In my last essay, I proposed that our society needs an ontological intervention to restore meaning, purpose, mystery, and transcendence to the world. We lost these things with the rise of materialism or physicalism, which is, ultimately, a nihilistic worldview. Materialism — constricted rationality and empiricism — remains the underlying paradigm of modern technological civilization.
Of course, we still have many religious believers. If anything, traditional religions seems to be on the rise. Several ecological and “sense-making” thinkers I know recently “came out” as newly converted Christians, including Paul Kingsnorth and Jordan Hall. I find this strange but not unsurprising, considering the despair caused by the polycrisis and the lack of traditional community structures. Hall and Kingsnorth probably felt they needed something to hold onto from their Judeo-Christian tradition, no matter how faith-based and antiquated.
Last time, I noted that monistic idealism is a more logical, evidence based, and deeply satisfying worldview than materialism. But idealism requires a perspectival shift that most people cannot bear to make. Nihilism or cynicism is woven into many people’s sense of identity and their psychology at this point.
It took a massive effort for people in the past centuries to give up their Judeo-Christian beliefs in God and the afterlife and accept the existential nothingness of a universe without direction or purpose. Today It would be wrenching for even highly intelligent materialists to admit physicalism is obsolete — that we have reason to hope, once again, for some transcendent realm or condition of being beyond this one. Renewed hope seems more unbearable — or, at least, distasteful — than continuing with nihilism.

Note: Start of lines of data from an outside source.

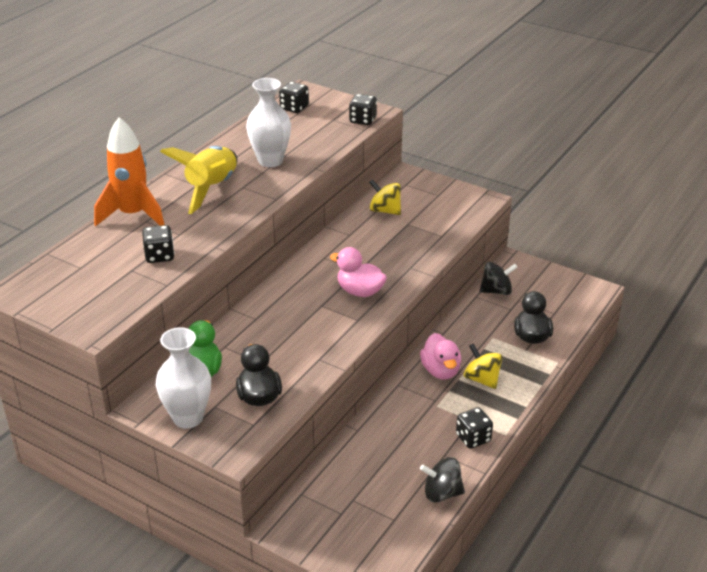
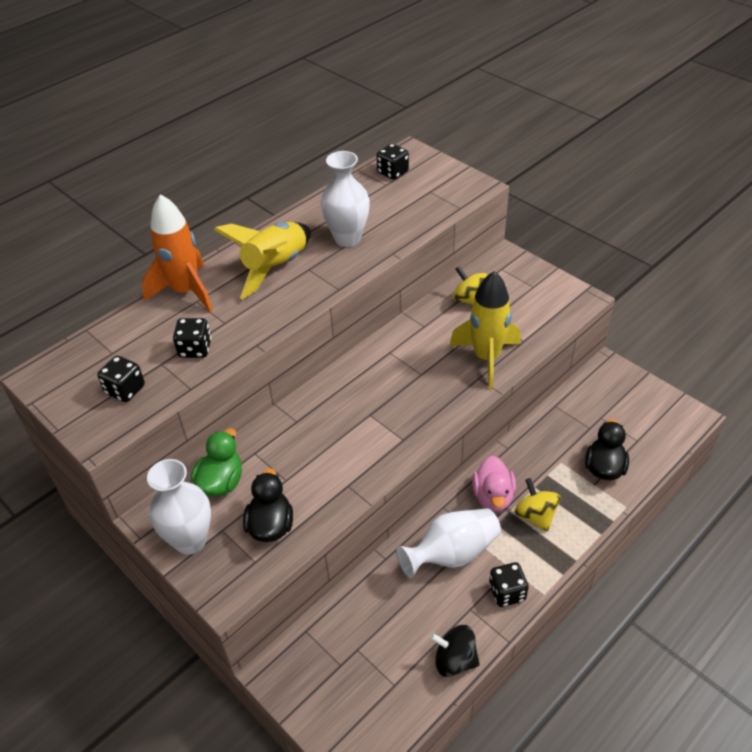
camera: 15 degrees right, 10 degrees up
pink duck [330,247,387,297] -> none
black dice [349,94,377,125] -> black dice moved to [97,356,145,402]
black spinning top [479,262,517,295] -> none
none -> white vase [396,508,501,578]
none -> yellow rocket [450,271,521,388]

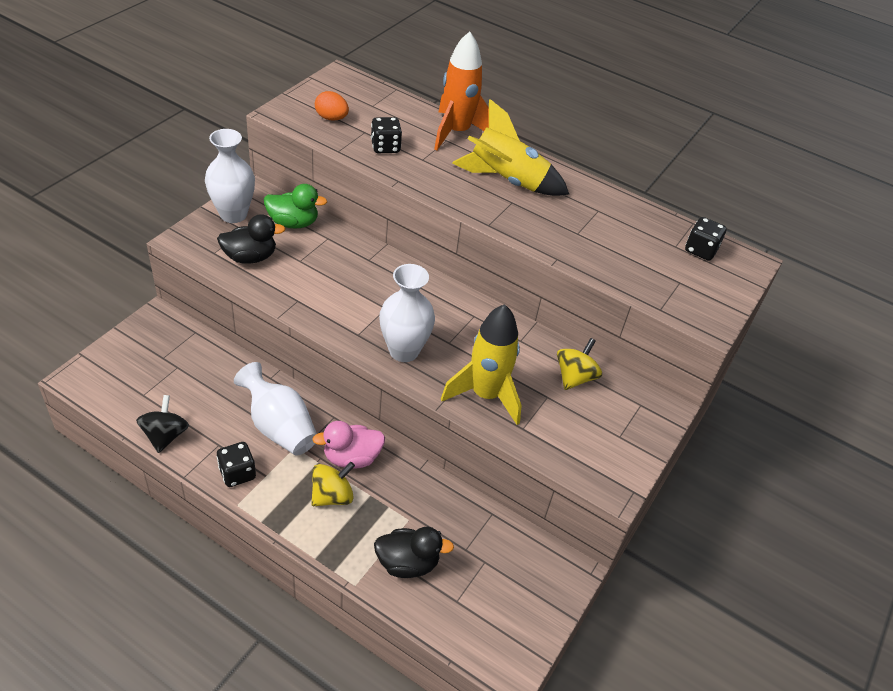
camera: 70 degrees right, 0 degrees up
black dice [97,356,145,402] -> orange egg [315,91,349,121]
white vase [320,151,370,247] -> white vase moved to [379,264,435,362]

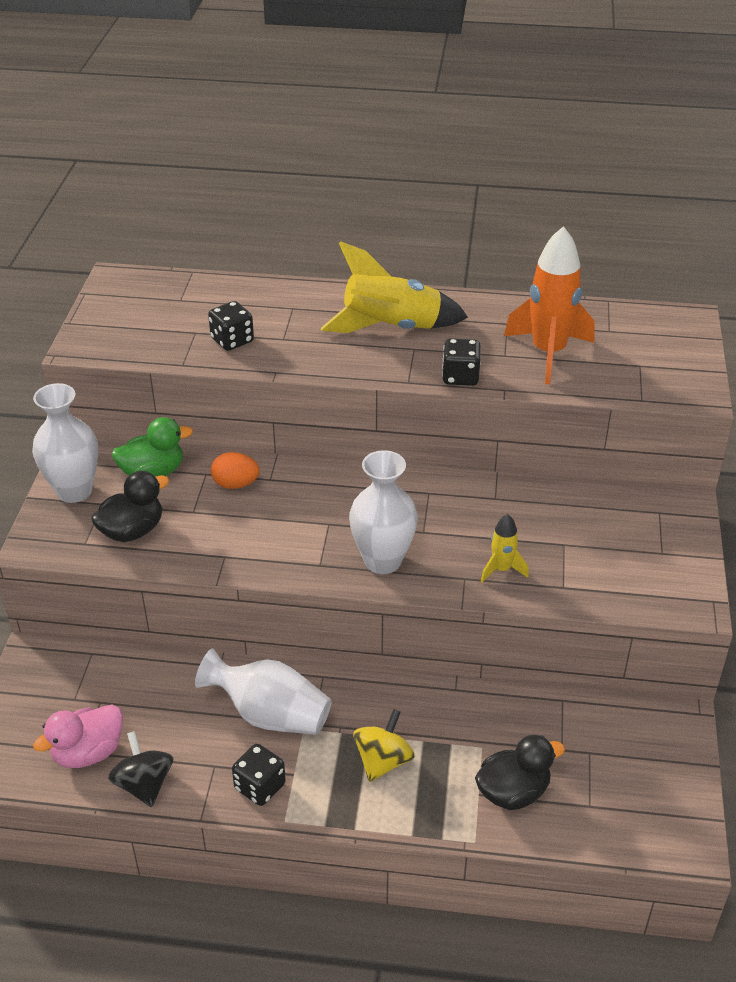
camera: 20 degrees left, 5 degrees down
pink duck [312,421,385,468] -> pink duck moved to [33,704,123,768]
orange egg [315,91,349,121] -> orange egg moved to [211,452,260,489]
orange rocket [434,31,489,151] -> orange rocket moved to [504,226,595,384]
yellow rocket [441,304,522,425] -> yellow rocket [481,514,529,583], size x0.49
yellow spinning top [557,338,602,390] -> none
black dice [685,217,727,261] -> black dice moved to [442,338,481,386]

As Gerald Heard wrote in Pain, Sex, and Time, it is just as hard for people to regain their hope in transcendence as it was painful to give it up, a few centuries ago. This may even be more difficult!
If the universe is actually woven from consciousness rather than made of matter, we can seriously explore a vast range of transcendent possibilities. For instance, we should consider reincarnation seriously. Professor Ian Stevenson found hundreds of examples of spontaneous past life recall in children around the world and was able to document many of these in his books, including Where Reincarnation and Biology Intersect.
We also need a way to understand the vast differences we encounter in occult and esoteric cosmologies from different cultures. Indigenous cultures and traditional societies around the world know of different subtle energy systems (Qi, kundalini, manna and so on), different ideas of gods and spirits, and different models of the afterlife (or underworld). How could this be the case? Doesn’t this mean the esoteric worldview is intrinsically flawed?